Global forests lose 10.9 million hectares every year. Net loss hits 4.1 million. Habitats for 80% of terrestrial species get torn up. Extinction rates? 1,000 to times the natural speed.
Australia is a hotspot. Queensland strips land fast. Koalas suffer. The Greater Glider struggles. Meanwhile, tax breaks pour into fossil fuels and mining. Roughly 18 billion US dollars. The math doesn’t add up with climate stability.
Bank Australia is different. Customer-owned. No external investors pulling strings. One vote per customer.
An 87% demand in a 2023 poll: protect nature. Act on biodiversity.

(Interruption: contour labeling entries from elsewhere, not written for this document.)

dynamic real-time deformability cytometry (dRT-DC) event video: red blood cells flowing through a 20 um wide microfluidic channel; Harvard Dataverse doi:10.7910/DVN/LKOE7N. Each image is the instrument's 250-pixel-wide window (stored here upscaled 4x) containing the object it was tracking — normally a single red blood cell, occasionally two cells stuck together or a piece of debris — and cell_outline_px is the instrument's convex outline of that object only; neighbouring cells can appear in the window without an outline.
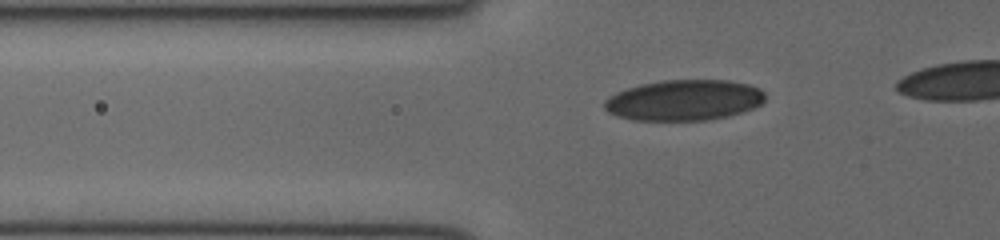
{"species": "human", "species_latin": "Homo sapiens", "temperature_condition": "cold", "stored_images_in_passage": 17, "camera_frame_rate_fps": 3000, "um_per_image_px": 0.085, "donor": {"sex": "female"}, "frame": {"image": 1, "passage_image": 9, "time_ms": 2.667, "image_size_px": [1000, 240], "cell_outline_px": [[764, 100], [760, 104], [752, 108], [728, 116], [708, 120], [636, 120], [620, 116], [608, 112], [604, 108], [604, 100], [608, 96], [616, 92], [640, 84], [664, 80], [728, 80], [748, 84], [760, 88], [764, 92]], "centroid_in_image_um": [58.14, 8.5], "position_along_channel_um": 67.7, "area_um2": 38.03}}
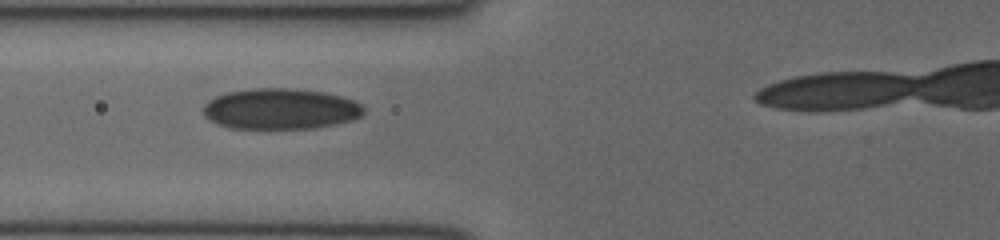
{"frame": {"image": 2, "passage_image": 12, "time_ms": 3.667, "image_size_px": [1000, 240], "cell_outline_px": [[364, 112], [360, 116], [352, 120], [316, 128], [228, 128], [216, 124], [208, 120], [204, 116], [204, 104], [208, 100], [216, 96], [228, 92], [252, 88], [292, 88], [320, 92], [340, 96], [352, 100], [360, 104], [364, 108]], "centroid_in_image_um": [23.79, 9.26], "position_along_channel_um": 102.0, "area_um2": 38.09}}
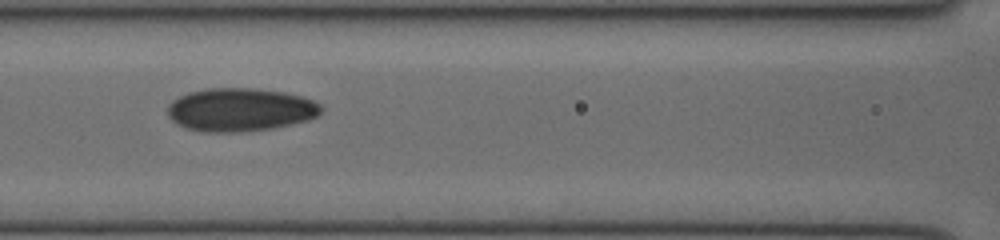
{"frame": {"image": 3, "passage_image": 15, "time_ms": 4.667, "image_size_px": [1000, 240], "cell_outline_px": [[324, 108], [316, 116], [308, 120], [276, 128], [244, 132], [200, 132], [176, 124], [168, 116], [168, 104], [172, 100], [188, 92], [204, 88], [252, 88], [284, 92], [300, 96], [312, 100], [320, 104]], "centroid_in_image_um": [20.4, 9.33], "position_along_channel_um": 146.2, "area_um2": 39.02}}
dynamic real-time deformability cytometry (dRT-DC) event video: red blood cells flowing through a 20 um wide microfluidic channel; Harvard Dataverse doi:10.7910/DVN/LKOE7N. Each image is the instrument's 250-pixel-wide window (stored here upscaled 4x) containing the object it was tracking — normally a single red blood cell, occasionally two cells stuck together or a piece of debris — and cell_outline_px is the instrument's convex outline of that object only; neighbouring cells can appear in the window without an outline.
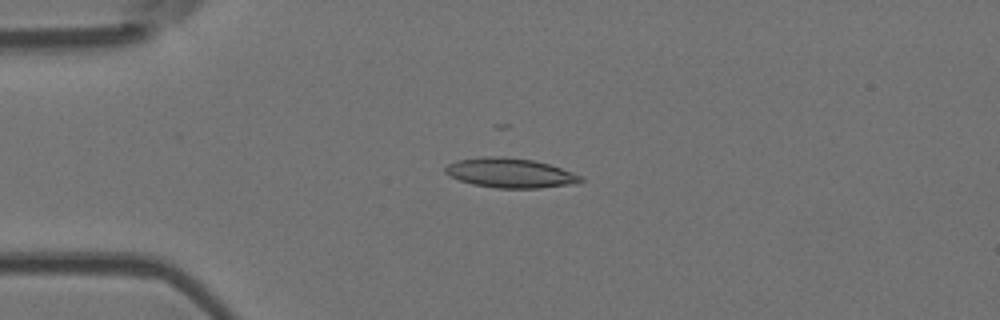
{"species": "Egyptian fruit bat (a non-hibernating species)", "species_latin": "Rousettus aegyptiacus", "temperature_condition": "room temperature", "stored_images_in_passage": 9, "camera_frame_rate_fps": 3000, "um_per_image_px": 0.085, "animal": {"sex": "female"}, "frame": {"image": 1, "passage_image": 2, "time_ms": 0.333, "image_size_px": [1000, 320], "cell_outline_px": [[584, 180], [576, 184], [540, 188], [496, 188], [472, 184], [448, 176], [444, 172], [444, 168], [448, 164], [456, 160], [488, 156], [504, 156], [532, 160], [548, 164], [584, 176]], "centroid_in_image_um": [43.37, 14.7], "position_along_channel_um": 41.6, "area_um2": 23.52}}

The bank bought Minimay in 2008. Farm land. Stripped ecosystems. Now it’s just bush again. Like it should be.
Today the reserve covers 2,117 acres. Four properties: Minimay, Salvana, Ozeenkadenook, Boorupki.
Other companies throw money at the problem.

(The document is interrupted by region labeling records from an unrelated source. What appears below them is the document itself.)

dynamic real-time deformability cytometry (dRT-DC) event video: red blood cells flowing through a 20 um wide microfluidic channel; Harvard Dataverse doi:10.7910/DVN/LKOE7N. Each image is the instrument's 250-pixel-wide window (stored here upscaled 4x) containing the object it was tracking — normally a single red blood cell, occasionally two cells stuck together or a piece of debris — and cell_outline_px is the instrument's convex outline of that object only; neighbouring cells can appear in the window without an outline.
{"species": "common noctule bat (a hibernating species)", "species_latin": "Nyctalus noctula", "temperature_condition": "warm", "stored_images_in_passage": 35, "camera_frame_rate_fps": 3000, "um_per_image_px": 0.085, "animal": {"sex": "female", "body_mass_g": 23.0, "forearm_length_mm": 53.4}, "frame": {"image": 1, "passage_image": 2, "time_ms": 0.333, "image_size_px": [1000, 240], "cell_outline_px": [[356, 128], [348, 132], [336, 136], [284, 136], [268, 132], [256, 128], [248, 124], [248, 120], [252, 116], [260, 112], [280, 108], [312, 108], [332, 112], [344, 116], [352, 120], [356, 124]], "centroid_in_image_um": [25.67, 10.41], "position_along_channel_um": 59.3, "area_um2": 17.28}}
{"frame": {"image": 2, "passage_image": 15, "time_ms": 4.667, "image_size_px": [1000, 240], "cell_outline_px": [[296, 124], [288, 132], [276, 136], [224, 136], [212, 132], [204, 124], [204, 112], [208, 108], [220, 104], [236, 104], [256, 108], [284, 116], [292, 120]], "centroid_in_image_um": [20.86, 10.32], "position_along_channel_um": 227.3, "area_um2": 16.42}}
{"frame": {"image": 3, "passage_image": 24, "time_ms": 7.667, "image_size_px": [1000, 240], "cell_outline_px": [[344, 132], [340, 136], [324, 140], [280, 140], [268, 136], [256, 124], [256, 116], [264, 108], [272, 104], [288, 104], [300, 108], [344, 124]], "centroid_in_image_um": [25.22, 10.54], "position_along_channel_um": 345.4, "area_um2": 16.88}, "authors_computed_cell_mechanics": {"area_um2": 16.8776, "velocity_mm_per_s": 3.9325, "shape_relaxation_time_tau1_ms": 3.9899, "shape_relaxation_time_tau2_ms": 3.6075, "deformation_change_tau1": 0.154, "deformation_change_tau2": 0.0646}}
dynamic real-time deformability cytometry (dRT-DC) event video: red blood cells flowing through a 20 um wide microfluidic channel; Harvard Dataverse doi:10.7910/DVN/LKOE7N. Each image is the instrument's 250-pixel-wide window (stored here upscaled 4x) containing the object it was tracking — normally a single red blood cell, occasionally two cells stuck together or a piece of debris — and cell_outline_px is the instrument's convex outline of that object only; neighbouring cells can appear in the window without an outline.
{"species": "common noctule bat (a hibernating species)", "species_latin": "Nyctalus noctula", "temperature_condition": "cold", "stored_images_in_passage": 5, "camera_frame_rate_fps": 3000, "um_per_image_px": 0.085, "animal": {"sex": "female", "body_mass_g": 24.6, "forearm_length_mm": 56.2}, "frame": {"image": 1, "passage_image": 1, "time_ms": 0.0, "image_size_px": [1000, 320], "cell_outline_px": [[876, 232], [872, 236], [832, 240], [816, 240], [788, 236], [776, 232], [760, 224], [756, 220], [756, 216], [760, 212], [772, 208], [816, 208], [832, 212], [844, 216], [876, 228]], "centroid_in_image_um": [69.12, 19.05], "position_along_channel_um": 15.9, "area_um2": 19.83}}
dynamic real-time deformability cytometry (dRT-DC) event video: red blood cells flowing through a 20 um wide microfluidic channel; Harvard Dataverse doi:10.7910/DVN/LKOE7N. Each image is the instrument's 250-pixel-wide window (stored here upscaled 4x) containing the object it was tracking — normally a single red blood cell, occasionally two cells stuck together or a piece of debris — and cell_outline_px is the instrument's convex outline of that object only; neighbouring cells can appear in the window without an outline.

Patagonia funds grassroots groups. Aviva donated £38 million to UK Wildlife Trusts. Air New Zealand pledged funds for restoration.
Bank Australia buys the land.
They develop the strategy. They execute it. End-to-end. In the field.

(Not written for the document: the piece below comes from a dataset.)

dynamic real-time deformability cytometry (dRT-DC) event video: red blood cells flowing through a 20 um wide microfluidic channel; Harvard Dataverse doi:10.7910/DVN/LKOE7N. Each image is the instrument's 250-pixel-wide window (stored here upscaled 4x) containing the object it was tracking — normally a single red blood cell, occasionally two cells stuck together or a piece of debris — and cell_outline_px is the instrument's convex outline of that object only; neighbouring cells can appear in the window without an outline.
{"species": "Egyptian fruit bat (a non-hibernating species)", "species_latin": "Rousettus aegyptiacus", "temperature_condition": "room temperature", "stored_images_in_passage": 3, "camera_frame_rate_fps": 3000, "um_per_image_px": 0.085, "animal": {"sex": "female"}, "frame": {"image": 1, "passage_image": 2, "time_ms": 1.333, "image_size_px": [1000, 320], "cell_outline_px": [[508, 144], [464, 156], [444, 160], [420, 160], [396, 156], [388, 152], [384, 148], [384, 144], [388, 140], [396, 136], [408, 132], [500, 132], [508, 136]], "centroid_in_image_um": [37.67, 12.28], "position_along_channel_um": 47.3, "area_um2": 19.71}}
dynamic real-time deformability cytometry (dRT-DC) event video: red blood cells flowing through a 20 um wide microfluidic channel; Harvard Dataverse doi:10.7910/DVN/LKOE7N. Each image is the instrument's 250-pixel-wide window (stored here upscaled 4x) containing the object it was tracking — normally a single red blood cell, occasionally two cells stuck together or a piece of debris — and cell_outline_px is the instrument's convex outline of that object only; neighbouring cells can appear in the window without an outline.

Trust For Nature helps out. Barengi Gadhgin Land Council joins in.
Cultural burns happen here. Species mapping. Invasive weed removal.
It’s not just writing checks. It’s getting your hands dirty.
Laura McLean manages projects at Trust For Nature. She shows off the Ozeenkadenook site. Spring blooms promise beauty later this year. For now, knee-high scrub hides critical work.
She maps Buloke mistletoe. Rare. Hemiparasitic. Critically endangered.
“You don’t hear banks doing ground management,” she notes. Other businesses should take notice. This is the model.
The land has conservation covenants. Protected in perpetuity. Even if sold, it stays protected.
Bulokes need time. Centuries really.
Economics are extractive. Nature sits off the balance sheet. That view is outdated. We need regenerative systems.
“We’re doing that here in a really really big way.”
The wind rustles the harp leaves.
Something is growing back.
Will anyone else buy a plot to save it?